The project site is about 5.5 acres and is now developed with a two‑story Best Western hotel, surface parking and a 0.81‑acre pond. The proposed three‑story building would total roughly 171,000 square feet, reach a maximum height of 43 feet 4 inches and provide 96 parking spaces. Staff said the assisted‑living units qualify as senior housing under state density‑bonus law and would count toward the town’s regional housing needs allocation; the 32 memory‑care units, which do not include cooking facilities, are treated under town zoning as a commercial use and therefore do not count toward RHNA.

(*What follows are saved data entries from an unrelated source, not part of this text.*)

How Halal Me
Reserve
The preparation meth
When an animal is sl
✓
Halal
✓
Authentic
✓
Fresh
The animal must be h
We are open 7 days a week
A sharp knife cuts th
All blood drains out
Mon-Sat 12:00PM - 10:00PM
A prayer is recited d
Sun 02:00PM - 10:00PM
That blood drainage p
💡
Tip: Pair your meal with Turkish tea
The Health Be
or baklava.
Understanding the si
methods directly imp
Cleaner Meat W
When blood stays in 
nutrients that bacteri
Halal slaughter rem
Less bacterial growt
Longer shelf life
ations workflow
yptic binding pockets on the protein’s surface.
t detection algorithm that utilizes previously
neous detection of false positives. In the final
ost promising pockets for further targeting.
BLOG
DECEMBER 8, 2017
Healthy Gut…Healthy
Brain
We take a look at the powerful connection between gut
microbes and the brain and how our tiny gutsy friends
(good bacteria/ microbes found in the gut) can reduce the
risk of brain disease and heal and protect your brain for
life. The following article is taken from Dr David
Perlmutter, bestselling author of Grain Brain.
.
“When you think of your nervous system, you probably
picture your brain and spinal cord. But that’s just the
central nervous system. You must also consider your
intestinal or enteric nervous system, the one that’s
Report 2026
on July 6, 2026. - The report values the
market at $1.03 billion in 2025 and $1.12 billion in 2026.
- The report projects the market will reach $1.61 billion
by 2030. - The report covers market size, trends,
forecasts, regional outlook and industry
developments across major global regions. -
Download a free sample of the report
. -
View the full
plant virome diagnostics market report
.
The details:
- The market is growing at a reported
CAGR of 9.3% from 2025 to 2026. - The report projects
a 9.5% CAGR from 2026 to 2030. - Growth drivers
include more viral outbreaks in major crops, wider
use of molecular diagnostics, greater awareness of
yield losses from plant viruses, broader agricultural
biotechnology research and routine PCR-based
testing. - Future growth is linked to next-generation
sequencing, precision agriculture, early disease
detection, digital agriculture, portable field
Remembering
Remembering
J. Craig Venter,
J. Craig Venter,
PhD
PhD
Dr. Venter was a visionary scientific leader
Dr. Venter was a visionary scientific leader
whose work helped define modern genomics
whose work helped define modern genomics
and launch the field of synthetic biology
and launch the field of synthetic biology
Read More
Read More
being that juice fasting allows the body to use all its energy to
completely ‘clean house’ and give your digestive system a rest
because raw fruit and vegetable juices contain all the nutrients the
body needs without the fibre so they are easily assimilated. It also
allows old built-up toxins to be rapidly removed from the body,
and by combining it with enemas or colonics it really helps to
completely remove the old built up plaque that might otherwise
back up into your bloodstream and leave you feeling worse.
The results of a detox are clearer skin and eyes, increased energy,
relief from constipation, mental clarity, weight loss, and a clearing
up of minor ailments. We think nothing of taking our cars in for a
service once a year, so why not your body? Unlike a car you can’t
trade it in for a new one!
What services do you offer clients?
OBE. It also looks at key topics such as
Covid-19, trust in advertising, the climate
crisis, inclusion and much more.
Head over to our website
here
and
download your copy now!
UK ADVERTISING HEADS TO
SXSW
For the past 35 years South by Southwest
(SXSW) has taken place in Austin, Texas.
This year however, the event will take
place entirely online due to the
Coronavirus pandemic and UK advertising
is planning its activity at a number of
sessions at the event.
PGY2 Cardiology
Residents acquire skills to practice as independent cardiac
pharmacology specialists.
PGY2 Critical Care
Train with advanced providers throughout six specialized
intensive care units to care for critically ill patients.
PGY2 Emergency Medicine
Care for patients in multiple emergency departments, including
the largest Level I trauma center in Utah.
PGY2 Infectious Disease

Staff flagged multiple development issues the commission and public raised for further review. The applicant requests waivers from the MX‑1 district floor‑area‑ratio and height limits (staff noted the proposed FAR of 0.83 exceeds the 0.4 mixed‑use allowance and the proposed height exceeds the 35‑foot limit). Because the site sits within the Baylands Risk Zone and Natural Habitat Overlay, planning staff said the project will require preliminary and precise plans and a final decision by the town council following a planning‑commission recommendation.
Trees and habitat were a repeated focus. An Arbor Group inventory identified 218 trees on the site, many of them California privet (an invasive), and staff reported the preliminary plan proposes removing 22 permit‑sized trees and 91 non‑permit trees while replanting 171 new trees (68 in the parking lot). Staff and the applicant said they were discussing phased removals and a planting plan to preserve bird habitat near the pond; they also noted regulatory coordination with regional water quality agencies will be necessary because the on‑site pond may affect eligibility for state CEQA infill exemptions enacted this summer.
Neighbors and commissioners urged traffic and pedestrian safety changes. Several residents and commissioners said vehicles exiting Highway 101 near the Madera Boulevard ramps can be fast and that pedestrian crossings to the town center need safer provisions. Staff said Public Works will review sightlines and noted the proposal would remove the driveway closest to the 101 off‑ramp and consolidate access farther from the ramp.
Commissioners also asked for more detail on parking and operations. Staff compared parking guidance to similar institutional standards in the municipal code (a convalescent hospital standard of 1 space per three beds and a nursing‑home standard of 1 space per two beds) and said the applicant proposes 96 spaces including four EV stalls and four accessible stalls; Oakmont representatives said many residents do not drive and that the facility would operate a shuttle, but commissioners requested comparative parking occupancy surveys from similar communities for the formal application.
On legal and regulatory questions, staff warned that state law limits local discretion for housing projects under SB 330 and the density‑bonus law. Staff identified one practical consequence: the town cannot require subjective conditional‑use standards for the housing component, although the commercial/memory‑care portions remain subject to local review. The applicant suggested the entire project should be considered a housing development because more than two‑thirds of the square footage is residential; staff and applicant said that legal interpretation is among issues to be resolved as the application proceeds.
Public commenters included neighbors voicing concerns about scale, tree removal and pond buffers, and a Carpenters Union representative urging prevailing‑wage, local‑hiring and other labor standards for construction. Project representatives said they would follow up with the union and that construction‑phase details, environmental studies and outreach would be part of the formal submittal.
Next steps: the applicant will refine plans and submit a formal application; staff expects the project to return to the planning commission and then to the town council (the council is the decision maker because of preliminary/precise‑plan requirements tied to the Baylands overlay). Environmental review, including CEQA eligibility and any studies required for wetlands, noise, traffic and tree mitigation, will be completed before council action. No approvals or votes occurred at the study session.